| Given data |
──────
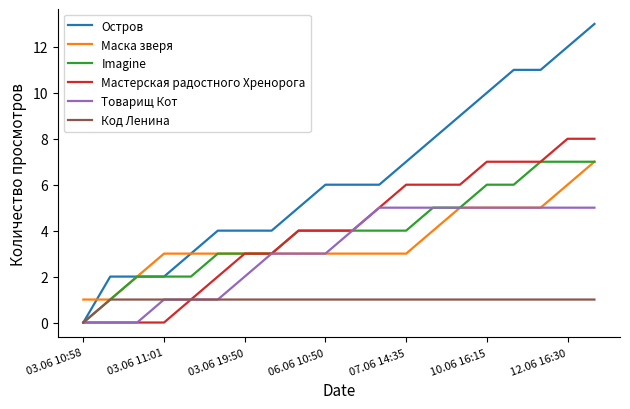

Reading left to right, what are all the values shown in this chart?

Остров: 0	2	2	2	3	4	4	4	5	6	6	6	7	8	9	10	11	11	12	13
Маска зверя: 1	1	2	3	3	3	3	3	3	3	3	3	3	4	5	5	5	5	6	7
Imagine: 0	1	2	2	2	3	3	3	4	4	4	4	4	5	5	6	6	7	7	7
Мастерская радостного Хренорога: 0	0	0	0	1	2	3	3	4	4	4	5	6	6	6	7	7	7	8	8
Товарищ Кот: 0	0	0	1	1	1	2	3	3	3	4	5	5	5	5	5	5	5	5	5
Код Ленина: 0	1	1	1	1	1	1	1	1	1	1	1	1	1	1	1	1	1	1	1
──────
Extract every line of the entries above verbatim, leaving out the images.

Reading left to right, what are all the values shown in this chart?

Остров: 0	2	2	2	3	4	4	4	5	6	6	6	7	8	9	10	11	11	12	13
Маска зверя: 1	1	2	3	3	3	3	3	3	3	3	3	3	4	5	5	5	5	6	7
Imagine: 0	1	2	2	2	3	3	3	4	4	4	4	4	5	5	6	6	7	7	7
Мастерская радостного Хренорога: 0	0	0	0	1	2	3	3	4	4	4	5	6	6	6	7	7	7	8	8
Товарищ Кот: 0	0	0	1	1	1	2	3	3	3	4	5	5	5	5	5	5	5	5	5
Код Ленина: 0	1	1	1	1	1	1	1	1	1	1	1	1	1	1	1	1	1	1	1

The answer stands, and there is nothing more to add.